Sept. 15 (Bloomberg) -- Brazil’s real snapped a nine-day losing streak after European leaders’ pledge to support Greece and lend to euro-area banks spurred optimism policy makers will contain the region’s debt crisis.
The real rose 0.4 percent to 1.7069 per dollar at 5 p.m. in New York, interrupting its longest losing streak since 2005. The currency has lost 6.9 percent this month.
The real and the euro gained as global stocks rebounded after Chancellor Angela Merkel and President Nicolas Sarkozy said late yesterday that they’re “convinced” Greece will stay in the euro area. The European Central Bank coordinated with international policy makers to lend dollars to help credit constrained banks, while China offered to buy euro bonds from countries involved in the sovereign debt crisis. Greece also signaled Arab investors may invest in the country.
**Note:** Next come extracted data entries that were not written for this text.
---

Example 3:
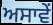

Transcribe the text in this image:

ਅਸਾਵੇਂ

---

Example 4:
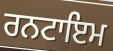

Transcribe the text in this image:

ਰਨਟਾਇਮ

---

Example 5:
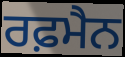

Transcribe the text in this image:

ਰਫ਼ਮੈਨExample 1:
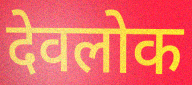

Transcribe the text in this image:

देवलोक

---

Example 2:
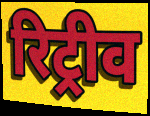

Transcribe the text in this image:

रिट्रीव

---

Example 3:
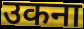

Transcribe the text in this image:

उकना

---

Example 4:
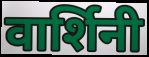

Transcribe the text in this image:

वार्शिनी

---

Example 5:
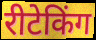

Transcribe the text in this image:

रीटेकिंग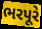
ભરપૂરેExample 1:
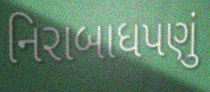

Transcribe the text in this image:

નિરાબાધપણું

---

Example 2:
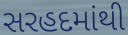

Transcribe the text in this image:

સરહદમાંથી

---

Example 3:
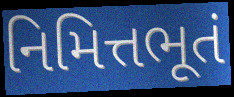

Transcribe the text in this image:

નિમિત્તભૂતં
“The market is getting better today,” said Marco Freire, chief investment officer for fixed income at Franklin Templeton Investimentos, which manages $1 billion of assets in Brazil. “China investing in Italy, the Middle East in Greece, and Germany and France saying they will free up money, you have various things helping the market to improve.”
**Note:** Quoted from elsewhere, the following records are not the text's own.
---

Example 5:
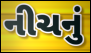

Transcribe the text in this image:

નીચનું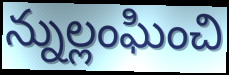
న్నుల్లంఘించి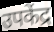
उपकेंद्र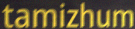
tamizhumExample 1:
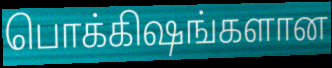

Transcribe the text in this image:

பொக்கிஷங்களான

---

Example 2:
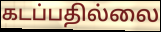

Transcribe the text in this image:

கடப்பதில்லை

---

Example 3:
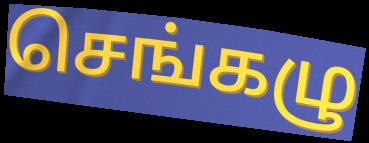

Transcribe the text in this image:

செங்கழு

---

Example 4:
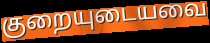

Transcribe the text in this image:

குறையுடையவை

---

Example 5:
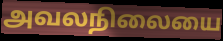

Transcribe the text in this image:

அவலநிலையைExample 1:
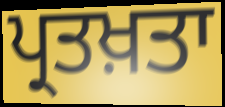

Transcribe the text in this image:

ਪ੍ਰਤਖ਼ਤਾ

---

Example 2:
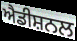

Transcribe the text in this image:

ਐਡੀਸ਼ਨਲ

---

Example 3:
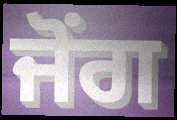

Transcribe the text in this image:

ਜੋਂਗ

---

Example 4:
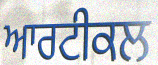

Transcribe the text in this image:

ਆਰਟੀਕਲ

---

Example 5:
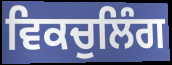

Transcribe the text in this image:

ਵਿਕਚੁਲਿੰਗ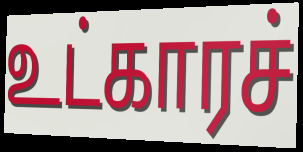
உட்காரச்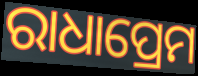
ରାଧାପ୍ରେମ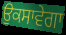
ਉਕਸਾਵੇਗਾ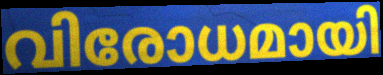
വിരോധമായിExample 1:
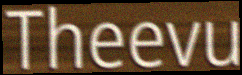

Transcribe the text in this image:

Theevu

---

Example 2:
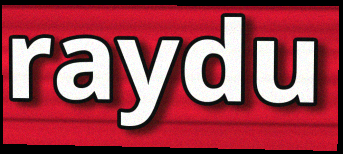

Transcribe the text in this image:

raydu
Yields on most interest-rate futures contracts maturing through January 2014 declined after unemployment claims in the U.S. unexpectedly rose last week, highlighting concerns the global economic recovery is faltering.
Yields on the futures contract due in January 2013 fell six basis points, or 0.06 percentage point, to 10.72 percent.
Applications for U.S. unemployment benefits unexpectedly rose last week to the highest level since the end of June, underscoring the risk of further weakness in the labor market. Jobless claims climbed by 11,000 to 428,000 in the week ended Sept. 10, figures from the Labor Department showed today in Washington. Economists surveyed by Bloomberg News projected a drop in claims to 411,000, according to the median forecast.
“The data in general coming out of the U.S. is weak,” said Newton Rosa, chief economist at Sul America Investimentos in Sao Paulo. “This keeps the door open for new interest-rate cuts.”